Start of Data provided

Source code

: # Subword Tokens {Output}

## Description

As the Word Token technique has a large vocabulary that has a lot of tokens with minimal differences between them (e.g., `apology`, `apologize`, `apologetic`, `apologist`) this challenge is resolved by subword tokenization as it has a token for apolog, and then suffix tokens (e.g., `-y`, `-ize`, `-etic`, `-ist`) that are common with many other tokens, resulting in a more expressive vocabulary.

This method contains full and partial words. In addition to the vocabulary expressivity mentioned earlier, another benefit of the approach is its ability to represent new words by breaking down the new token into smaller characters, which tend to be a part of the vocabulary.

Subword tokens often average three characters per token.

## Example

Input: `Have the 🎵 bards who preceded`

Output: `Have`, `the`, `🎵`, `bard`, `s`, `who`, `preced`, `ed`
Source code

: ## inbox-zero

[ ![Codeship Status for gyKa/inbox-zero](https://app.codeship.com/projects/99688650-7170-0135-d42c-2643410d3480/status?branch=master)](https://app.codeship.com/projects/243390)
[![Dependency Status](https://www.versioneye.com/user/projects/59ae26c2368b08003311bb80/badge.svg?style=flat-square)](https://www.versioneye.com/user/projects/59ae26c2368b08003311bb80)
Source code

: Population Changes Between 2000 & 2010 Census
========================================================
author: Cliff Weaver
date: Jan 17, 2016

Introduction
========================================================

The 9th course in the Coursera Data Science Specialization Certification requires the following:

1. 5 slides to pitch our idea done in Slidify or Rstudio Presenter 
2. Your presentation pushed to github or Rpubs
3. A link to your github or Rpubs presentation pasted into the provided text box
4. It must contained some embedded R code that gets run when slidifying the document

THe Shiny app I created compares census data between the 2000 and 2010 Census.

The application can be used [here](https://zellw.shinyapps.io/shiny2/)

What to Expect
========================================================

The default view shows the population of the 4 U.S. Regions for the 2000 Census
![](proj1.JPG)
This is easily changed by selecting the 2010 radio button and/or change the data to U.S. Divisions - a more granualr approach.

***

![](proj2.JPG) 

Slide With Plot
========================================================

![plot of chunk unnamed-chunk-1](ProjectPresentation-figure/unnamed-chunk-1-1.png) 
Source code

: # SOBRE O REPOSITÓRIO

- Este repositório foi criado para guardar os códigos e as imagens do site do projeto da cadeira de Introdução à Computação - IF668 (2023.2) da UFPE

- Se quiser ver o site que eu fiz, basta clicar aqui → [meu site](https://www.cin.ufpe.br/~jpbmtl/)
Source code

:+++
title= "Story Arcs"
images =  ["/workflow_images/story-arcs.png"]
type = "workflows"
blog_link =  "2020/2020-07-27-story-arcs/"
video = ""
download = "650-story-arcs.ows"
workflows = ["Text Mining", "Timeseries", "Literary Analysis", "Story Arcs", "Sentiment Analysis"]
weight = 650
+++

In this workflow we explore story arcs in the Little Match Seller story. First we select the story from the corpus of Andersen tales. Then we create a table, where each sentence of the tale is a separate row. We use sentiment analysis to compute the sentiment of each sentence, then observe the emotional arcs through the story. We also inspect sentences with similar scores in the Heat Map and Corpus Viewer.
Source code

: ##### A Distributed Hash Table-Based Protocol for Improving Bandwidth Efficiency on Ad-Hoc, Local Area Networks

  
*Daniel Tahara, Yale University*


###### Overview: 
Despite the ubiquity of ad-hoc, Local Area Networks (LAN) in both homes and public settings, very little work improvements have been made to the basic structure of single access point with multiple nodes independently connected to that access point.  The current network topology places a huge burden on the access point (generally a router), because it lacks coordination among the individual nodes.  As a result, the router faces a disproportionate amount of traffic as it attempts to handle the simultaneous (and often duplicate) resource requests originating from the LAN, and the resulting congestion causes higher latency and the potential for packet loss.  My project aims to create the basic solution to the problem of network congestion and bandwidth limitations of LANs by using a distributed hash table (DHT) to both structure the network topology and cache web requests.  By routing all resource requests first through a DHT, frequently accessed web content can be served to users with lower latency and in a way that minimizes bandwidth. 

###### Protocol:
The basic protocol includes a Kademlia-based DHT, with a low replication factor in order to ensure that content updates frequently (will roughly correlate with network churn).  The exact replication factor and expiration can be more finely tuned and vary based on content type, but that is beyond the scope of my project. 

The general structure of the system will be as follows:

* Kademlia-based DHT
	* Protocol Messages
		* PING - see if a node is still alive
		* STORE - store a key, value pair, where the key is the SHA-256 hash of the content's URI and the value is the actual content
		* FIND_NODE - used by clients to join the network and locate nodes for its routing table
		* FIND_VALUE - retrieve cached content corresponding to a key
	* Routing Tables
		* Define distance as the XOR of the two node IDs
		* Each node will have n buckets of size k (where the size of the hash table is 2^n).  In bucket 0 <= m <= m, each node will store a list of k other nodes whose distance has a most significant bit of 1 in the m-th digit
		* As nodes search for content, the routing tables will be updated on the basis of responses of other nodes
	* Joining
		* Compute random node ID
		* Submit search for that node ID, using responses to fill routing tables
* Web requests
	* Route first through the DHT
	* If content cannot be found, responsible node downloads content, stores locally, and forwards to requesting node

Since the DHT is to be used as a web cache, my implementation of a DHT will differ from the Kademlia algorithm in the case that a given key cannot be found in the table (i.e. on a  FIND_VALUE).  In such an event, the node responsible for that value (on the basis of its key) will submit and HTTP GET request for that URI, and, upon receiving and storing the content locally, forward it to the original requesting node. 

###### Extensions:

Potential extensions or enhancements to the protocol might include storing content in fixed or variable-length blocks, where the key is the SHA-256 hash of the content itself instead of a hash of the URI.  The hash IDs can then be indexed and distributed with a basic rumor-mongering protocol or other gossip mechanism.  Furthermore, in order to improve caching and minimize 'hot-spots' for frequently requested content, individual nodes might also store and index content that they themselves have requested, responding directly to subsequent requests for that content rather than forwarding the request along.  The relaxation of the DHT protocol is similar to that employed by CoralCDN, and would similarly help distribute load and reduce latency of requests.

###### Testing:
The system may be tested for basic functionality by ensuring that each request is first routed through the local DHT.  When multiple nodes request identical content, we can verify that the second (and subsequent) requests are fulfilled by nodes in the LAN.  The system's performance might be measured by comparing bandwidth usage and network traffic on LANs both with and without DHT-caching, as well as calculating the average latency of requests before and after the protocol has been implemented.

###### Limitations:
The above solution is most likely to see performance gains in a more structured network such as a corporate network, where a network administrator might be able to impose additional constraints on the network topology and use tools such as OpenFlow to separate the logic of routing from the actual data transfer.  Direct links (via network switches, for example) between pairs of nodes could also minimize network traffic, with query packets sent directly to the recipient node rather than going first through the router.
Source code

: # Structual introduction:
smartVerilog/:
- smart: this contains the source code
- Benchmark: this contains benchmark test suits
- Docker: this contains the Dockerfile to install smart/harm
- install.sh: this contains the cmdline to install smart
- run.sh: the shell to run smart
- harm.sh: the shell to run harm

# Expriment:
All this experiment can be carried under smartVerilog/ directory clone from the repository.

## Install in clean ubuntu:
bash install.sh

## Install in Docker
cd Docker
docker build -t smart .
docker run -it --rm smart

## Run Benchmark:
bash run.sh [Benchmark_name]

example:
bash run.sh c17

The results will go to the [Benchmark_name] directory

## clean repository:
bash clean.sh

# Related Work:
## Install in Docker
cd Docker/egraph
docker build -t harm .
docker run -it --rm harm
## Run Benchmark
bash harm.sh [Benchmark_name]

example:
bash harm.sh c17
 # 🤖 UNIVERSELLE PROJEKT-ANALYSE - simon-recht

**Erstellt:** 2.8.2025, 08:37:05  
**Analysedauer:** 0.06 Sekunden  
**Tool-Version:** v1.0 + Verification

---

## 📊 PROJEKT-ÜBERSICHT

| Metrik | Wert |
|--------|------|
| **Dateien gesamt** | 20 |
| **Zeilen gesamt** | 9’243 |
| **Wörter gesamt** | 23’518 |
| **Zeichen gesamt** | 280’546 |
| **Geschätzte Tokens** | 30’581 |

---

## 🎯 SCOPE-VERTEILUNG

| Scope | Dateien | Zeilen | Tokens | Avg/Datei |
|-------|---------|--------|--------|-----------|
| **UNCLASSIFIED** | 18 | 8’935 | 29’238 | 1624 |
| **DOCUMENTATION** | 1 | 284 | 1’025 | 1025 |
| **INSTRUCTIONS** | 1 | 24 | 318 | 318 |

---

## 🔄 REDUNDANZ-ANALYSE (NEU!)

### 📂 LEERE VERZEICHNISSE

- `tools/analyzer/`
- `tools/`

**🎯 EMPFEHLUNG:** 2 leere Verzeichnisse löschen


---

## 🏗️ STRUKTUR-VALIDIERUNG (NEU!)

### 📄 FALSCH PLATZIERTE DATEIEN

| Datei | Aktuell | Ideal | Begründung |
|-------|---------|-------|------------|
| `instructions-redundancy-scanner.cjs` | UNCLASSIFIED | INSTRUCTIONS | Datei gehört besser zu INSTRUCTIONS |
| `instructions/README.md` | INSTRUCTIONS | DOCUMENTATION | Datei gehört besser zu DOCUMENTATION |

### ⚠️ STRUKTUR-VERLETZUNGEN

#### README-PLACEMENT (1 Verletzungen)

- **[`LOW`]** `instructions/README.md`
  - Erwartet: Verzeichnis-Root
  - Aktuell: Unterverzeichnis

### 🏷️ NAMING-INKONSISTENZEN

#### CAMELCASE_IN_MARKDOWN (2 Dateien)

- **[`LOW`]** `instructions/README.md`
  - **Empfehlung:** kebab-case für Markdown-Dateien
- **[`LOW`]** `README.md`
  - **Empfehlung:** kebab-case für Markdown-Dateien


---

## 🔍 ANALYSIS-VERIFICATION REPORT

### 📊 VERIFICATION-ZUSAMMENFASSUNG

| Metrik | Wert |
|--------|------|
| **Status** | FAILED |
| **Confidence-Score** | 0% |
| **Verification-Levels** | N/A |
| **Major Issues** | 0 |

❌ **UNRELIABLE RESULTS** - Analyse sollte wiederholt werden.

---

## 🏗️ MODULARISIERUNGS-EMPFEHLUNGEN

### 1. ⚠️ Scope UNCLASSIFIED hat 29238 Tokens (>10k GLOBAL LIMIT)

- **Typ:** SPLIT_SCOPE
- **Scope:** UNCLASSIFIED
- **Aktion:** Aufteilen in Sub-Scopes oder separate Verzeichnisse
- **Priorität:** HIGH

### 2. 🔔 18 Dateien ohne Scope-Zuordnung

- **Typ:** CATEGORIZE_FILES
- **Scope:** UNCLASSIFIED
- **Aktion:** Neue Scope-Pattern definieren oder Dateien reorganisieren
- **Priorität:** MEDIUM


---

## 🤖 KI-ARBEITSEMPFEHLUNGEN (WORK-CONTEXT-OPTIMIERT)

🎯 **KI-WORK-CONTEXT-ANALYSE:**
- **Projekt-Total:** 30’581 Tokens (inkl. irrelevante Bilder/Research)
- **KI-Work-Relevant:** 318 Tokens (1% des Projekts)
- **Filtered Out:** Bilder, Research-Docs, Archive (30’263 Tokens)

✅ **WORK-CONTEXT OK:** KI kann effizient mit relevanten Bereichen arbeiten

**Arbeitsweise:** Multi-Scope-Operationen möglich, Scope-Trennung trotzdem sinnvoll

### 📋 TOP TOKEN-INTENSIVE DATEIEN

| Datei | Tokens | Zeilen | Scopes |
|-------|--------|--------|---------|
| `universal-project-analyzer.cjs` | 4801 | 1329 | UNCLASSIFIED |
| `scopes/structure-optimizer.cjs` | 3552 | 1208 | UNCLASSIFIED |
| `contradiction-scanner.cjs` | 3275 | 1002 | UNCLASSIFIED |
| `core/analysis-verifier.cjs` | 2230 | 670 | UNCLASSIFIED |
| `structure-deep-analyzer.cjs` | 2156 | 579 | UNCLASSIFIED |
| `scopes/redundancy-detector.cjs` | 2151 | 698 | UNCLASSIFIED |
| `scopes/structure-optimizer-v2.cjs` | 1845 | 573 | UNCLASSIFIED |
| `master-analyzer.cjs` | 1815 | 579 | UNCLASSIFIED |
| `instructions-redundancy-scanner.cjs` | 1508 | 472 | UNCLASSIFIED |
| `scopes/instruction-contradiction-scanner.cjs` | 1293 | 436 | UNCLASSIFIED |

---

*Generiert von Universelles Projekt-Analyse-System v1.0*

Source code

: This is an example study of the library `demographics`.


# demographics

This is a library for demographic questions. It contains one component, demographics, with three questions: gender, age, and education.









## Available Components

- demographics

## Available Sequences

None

End of Data provided

→ Request
Above this instruction are the records; retype exactly the lines from the one containing "[ ![Codeship Status" up to and including the one containing "What to Expect".

→ Result below
[ ![Codeship Status for gyKa/inbox-zero](https://app.codeship.com/projects/99688650-7170-0135-d42c-2643410d3480/status?branch=master)](https://app.codeship.com/projects/243390)
[![Dependency Status](https://www.versioneye.com/user/projects/59ae26c2368b08003311bb80/badge.svg?style=flat-square)](https://www.versioneye.com/user/projects/59ae26c2368b08003311bb80)
Source code

: Population Changes Between 2000 & 2010 Census
========================================================
author: Cliff Weaver
date: Jan 17, 2016

Introduction
========================================================

The 9th course in the Coursera Data Science Specialization Certification requires the following:

1. 5 slides to pitch our idea done in Slidify or Rstudio Presenter 
2. Your presentation pushed to github or Rpubs
3. A link to your github or Rpubs presentation pasted into the provided text box
4. It must contained some embedded R code that gets run when slidifying the document

THe Shiny app I created compares census data between the 2000 and 2010 Census.

The application can be used [here](https://zellw.shinyapps.io/shiny2/)

What to Expect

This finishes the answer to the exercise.